Recent chromatin immunoprecipitation (ChIP-chip) data suggest that Rho associates early with TECs, probably during the synthesis of 5′-leader RNA regions and thus even before ribosomes bind mRNAs.²⁵ Moreover, recent estimations of the in vivo frequency of translation initiation events seem inconsistent with a tight control of Rho-dependent termination by steric occlusion of Rut sites by ribosomes trailing behind RNAP.²⁶ These observations may be explained if Rho and RNAP were in fact forming a stable binary complex throughout the transcription cycle as was recently shown in vitro.²¹ Acting as a hidden predator, Rho would sit and wait on RNAP and end the “game” opportunistically when favorable conditions appear. Such conditions may include the synthesis of a Rut site in the nascent transcript (which may be scanned continuously by the RNAP-bound Rho) and conditional loss of transcription factors (or ribosomes) acting as structural shields or as allosteric effectors of RNAP processivity. In this model, many gene transcription attempts would be unproductive (i.e., terminated by Rho) since only the minor fraction of RNAPs accompanied by a translating ribosome²⁶ and by adequate processivity factors would produce full-length, translated mRNAs. It is also possible that another class of abundant Rho-dependent termination events occurring even earlier (i.e., during the synthesis of 5′-leader regions of mRNAs) has escaped notice until now because the short resulting transcripts are too unstable to be detected by conventional approaches. Similar “transcriptional noise” mechanisms have been evidenced recently in eukaryotes.²⁷ Thus, it will be important to assess precisely when Rho comes into play during transcription (and how this influences the bacterial transcriptome), which molecular events exactly activate (or prevent) Rho function, or which step(s) of the motor cycle are truly important for transcription termination. Intriguingly, the Rho factor from gram-positive Mycobacterium tuberculosis (mtRho) can promote dissociation of an artificially-stalled TEC in the absence of ATP hydrolysis.²⁸ Although the exact mechanisms used by mtRho remain undetermined, this observation suggests that different molecular solutions can evolve in distinct regulatory networks. One should thus use caution when drawing general conclusions on Rho mechanisms from the sole use of the abundant information obtained with the E. coli's enzyme.

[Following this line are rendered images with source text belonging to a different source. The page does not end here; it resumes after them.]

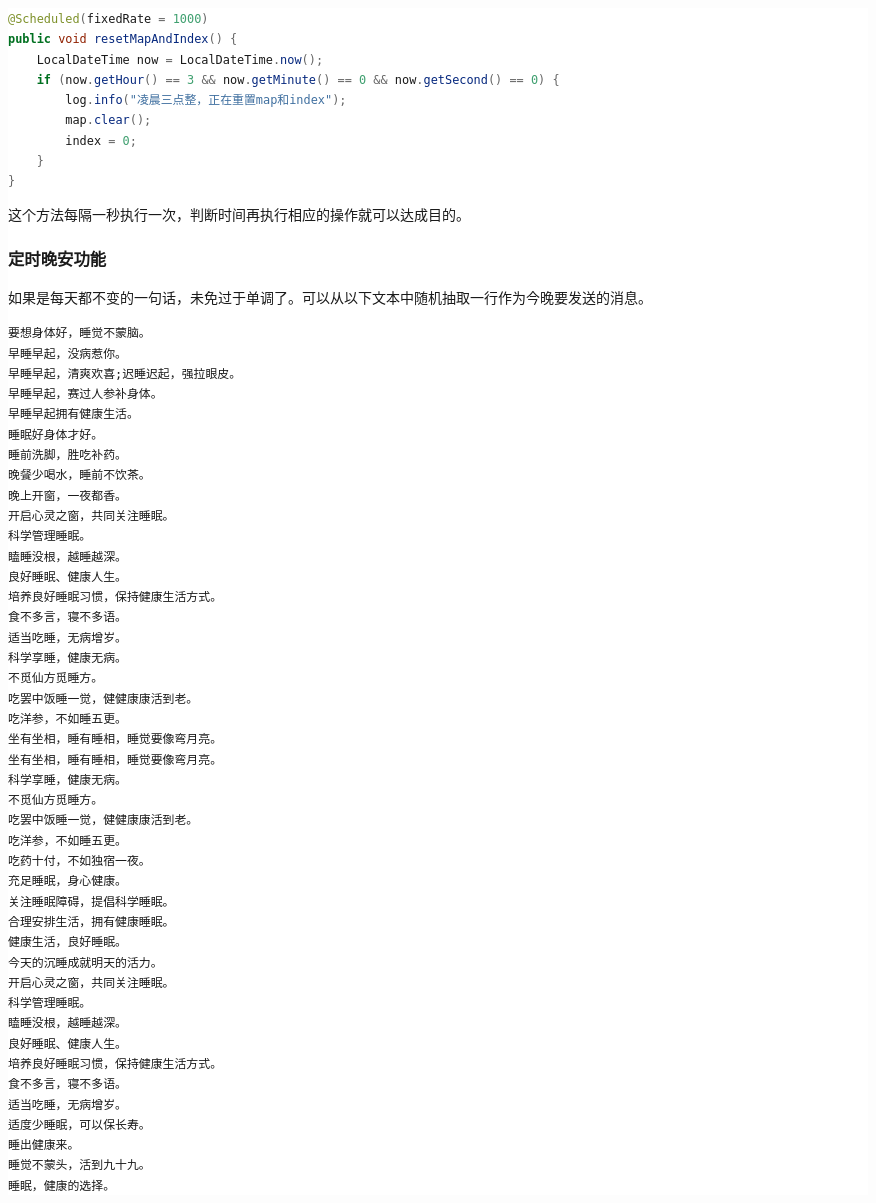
 ```java
@Scheduled(fixedRate = 1000)
public void resetMapAndIndex() {
    LocalDateTime now = LocalDateTime.now();
    if (now.getHour() == 3 && now.getMinute() == 0 && now.getSecond() == 0) {
        log.info("凌晨三点整，正在重置map和index");
        map.clear();
        index = 0;
    }
}
```

这个方法每隔一秒执行一次，判断时间再执行相应的操作就可以达成目的。

### 定时晚安功能

如果是每天都不变的一句话，未免过于单调了。可以从以下文本中随机抽取一行作为今晚要发送的消息。

```txt
要想身体好，睡觉不蒙脑。
早睡早起，没病惹你。
早睡早起，清爽欢喜;迟睡迟起，强拉眼皮。
早睡早起，赛过人参补身体。
早睡早起拥有健康生活。
睡眠好身体才好。
睡前洗脚，胜吃补药。
晚餐少喝水，睡前不饮茶。
晚上开窗，一夜都香。
开启心灵之窗，共同关注睡眠。
科学管理睡眠。
瞌睡没根，越睡越深。
良好睡眠、健康人生。
培养良好睡眠习惯，保持健康生活方式。
食不多言，寝不多语。
适当吃睡，无病增岁。
科学享睡，健康无病。
不觅仙方觅睡方。
吃罢中饭睡一觉，健健康康活到老。
吃洋参，不如睡五更。
坐有坐相，睡有睡相，睡觉要像弯月亮。
坐有坐相，睡有睡相，睡觉要像弯月亮。
科学享睡，健康无病。
不觅仙方觅睡方。
吃罢中饭睡一觉，健健康康活到老。
吃洋参，不如睡五更。
吃药十付，不如独宿一夜。
充足睡眠，身心健康。
关注睡眠障碍，提倡科学睡眠。
合理安排生活，拥有健康睡眠。
健康生活，良好睡眠。
今天的沉睡成就明天的活力。
开启心灵之窗，共同关注睡眠。
科学管理睡眠。
瞌睡没根，越睡越深。
良好睡眠、健康人生。
培养良好睡眠习惯，保持健康生活方式。
食不多言，寝不多语。
适当吃睡，无病增岁。
适度少睡眠，可以保长寿。
睡出健康来。
睡觉不蒙头，活到九十九。
睡眠，健康的选择。
```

Given the complexity of Rho-dependent termination and its interplay with the other steps of gene expression, it remains critical to develop a coherent framework for future investigations of Rho mechanisms in higher-order regulatory environments. Addressing all the important questions outlined in this point of view will likely require many additional investigations with sophisticated experimental tools such as NAIM-based chemogenetics,¹³ single-molecule observations and manipulations, genome- and transcriptome-wide analyses,^3,21,27 as well as real-time, high-resolution imaging of molecular assemblies in live cells.